Hey, es ging mir darum etwas - wie du es erwähnt hast - spezifisches zu finden das ich genau nur für diese Angelei benutzen will. Die Aussage, der du beigepflichtet hast klang nach blabla ohne konkreten Vorschlag. Nach deiner Erläuterung weis ich, dass mehr dahinter steckt! Einen speziellen Rutenvorschlag vermisse ich leider noch immer - was würdest du also empfehlen?

edit:

Dies geht auch an dich Jürgen! #6


----------



## Sensitivfischer (11. April 2011)

*AW: Kurze Karpfenrute bis max. 3m und 2,75lb*

Nun ja, kommt natürlich auch drauf an, was du ausgeben willst, aber die von mir erwähnte MAD D - Fender Stalker in 2,58m / 2.75lbs ist echt kein schlampiges Teil, lässt richtig präzise Würfe zu, ist sehr handlich und macht im Drill Spaß, solltest du dir vielleicht mal anschauen.


----------



## Kärnten Angler (11. April 2011)

*AW: Kurze Karpfenrute bis max. 3m und 2,75lb*

Danke, werd ich gleich mal bisschen danach googlen!

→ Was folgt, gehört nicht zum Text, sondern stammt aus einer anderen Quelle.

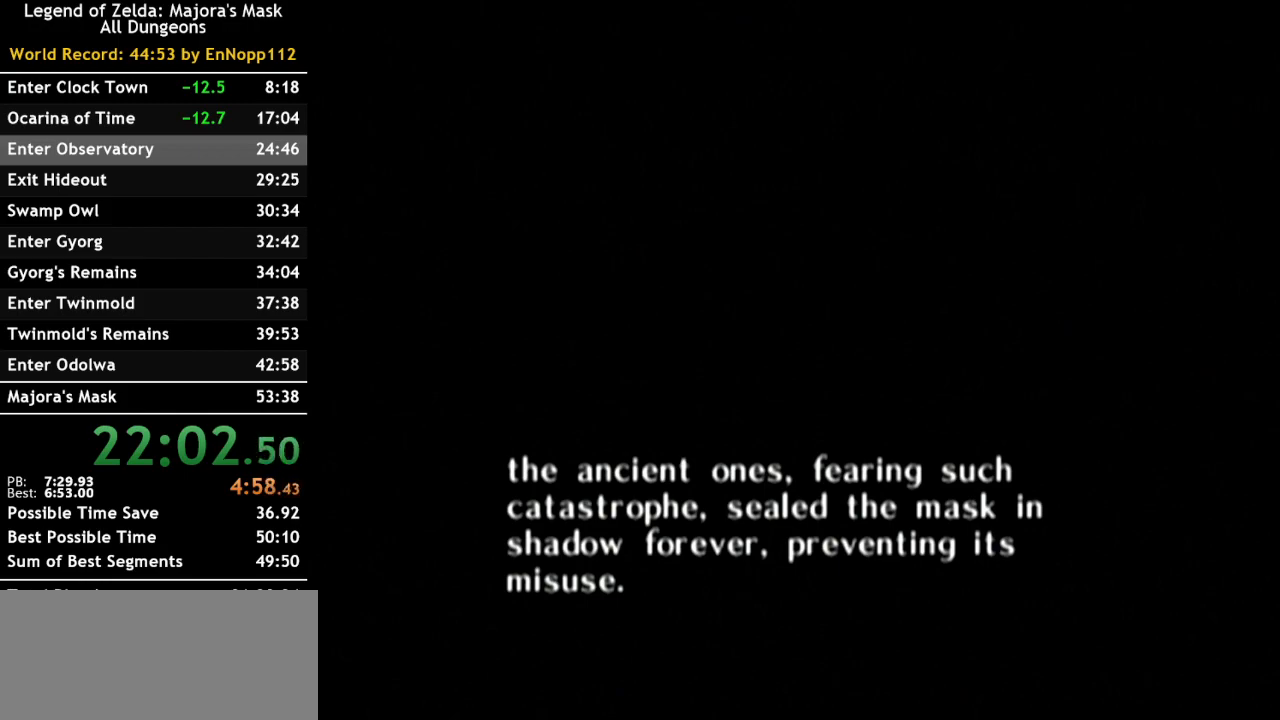
{"buttons": ["A"], "left_stick": "center", "right_stick": "center", "events": [[67, "A", "down"], [83, "B", "up"], [150, "A", "up"], [217, "B", "down"], [250, "A", "down"], [317, "B", "up"], [333, "A", "up"], [433, "A", "down"]]}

Den Preis würd ich pro Rute auf bis 120€ eingrenzen.


----------



## Karpfendengeler (11. April 2011)

*AW: Kurze Karpfenrute bis max. 3m und 2,75lb*

Hallo Ich fische zwei Mad D-Fender G3. 3m und 3lbs. Der Hammer. 90 gr + PVA kein Problem. Und sehen auch richtig gut aus. Gruß


----------